What to produce >> Please copy every one of the rows below character for character, changing nothing.
--- Begin Record extracts ---
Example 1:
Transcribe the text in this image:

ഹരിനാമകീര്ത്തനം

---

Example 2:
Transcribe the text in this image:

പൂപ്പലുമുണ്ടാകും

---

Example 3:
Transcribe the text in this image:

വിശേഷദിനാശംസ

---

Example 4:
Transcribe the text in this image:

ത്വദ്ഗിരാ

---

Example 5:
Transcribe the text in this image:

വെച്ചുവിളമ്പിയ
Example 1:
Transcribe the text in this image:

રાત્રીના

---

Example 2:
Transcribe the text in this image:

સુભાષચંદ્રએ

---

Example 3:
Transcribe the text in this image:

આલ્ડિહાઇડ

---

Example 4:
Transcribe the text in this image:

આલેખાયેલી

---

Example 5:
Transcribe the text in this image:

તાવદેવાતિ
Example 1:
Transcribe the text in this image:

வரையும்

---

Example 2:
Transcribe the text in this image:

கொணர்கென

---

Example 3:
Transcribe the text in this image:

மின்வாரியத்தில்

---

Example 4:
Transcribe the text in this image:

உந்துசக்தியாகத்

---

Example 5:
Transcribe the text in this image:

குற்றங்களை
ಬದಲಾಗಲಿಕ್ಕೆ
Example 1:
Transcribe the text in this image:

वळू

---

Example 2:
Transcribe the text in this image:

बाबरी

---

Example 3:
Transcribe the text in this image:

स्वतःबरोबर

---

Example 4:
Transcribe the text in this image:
--- End Record extracts ---
Output below >>
Example 1:
Transcribe the text in this image:

ഹരിനാമകീര്ത്തനം

---

Example 2:
Transcribe the text in this image:

പൂപ്പലുമുണ്ടാകും

---

Example 3:
Transcribe the text in this image:

വിശേഷദിനാശംസ

---

Example 4:
Transcribe the text in this image:

ത്വദ്ഗിരാ

---

Example 5:
Transcribe the text in this image:

വെച്ചുവിളമ്പിയ
Example 1:
Transcribe the text in this image:

રાત્રીના

---

Example 2:
Transcribe the text in this image:

સુભાષચંદ્રએ

---

Example 3:
Transcribe the text in this image:

આલ્ડિહાઇડ

---

Example 4:
Transcribe the text in this image:

આલેખાયેલી

---

Example 5:
Transcribe the text in this image:

તાવદેવાતિ
Example 1:
Transcribe the text in this image:

வரையும்

---

Example 2:
Transcribe the text in this image:

கொணர்கென

---

Example 3:
Transcribe the text in this image:

மின்வாரியத்தில்

---

Example 4:
Transcribe the text in this image:

உந்துசக்தியாகத்

---

Example 5:
Transcribe the text in this image:

குற்றங்களை
ಬದಲಾಗಲಿಕ್ಕೆ
Example 1:
Transcribe the text in this image:

वळू

---

Example 2:
Transcribe the text in this image:

बाबरी

---

Example 3:
Transcribe the text in this image:

स्वतःबरोबर

---

Example 4:
Transcribe the text in this image:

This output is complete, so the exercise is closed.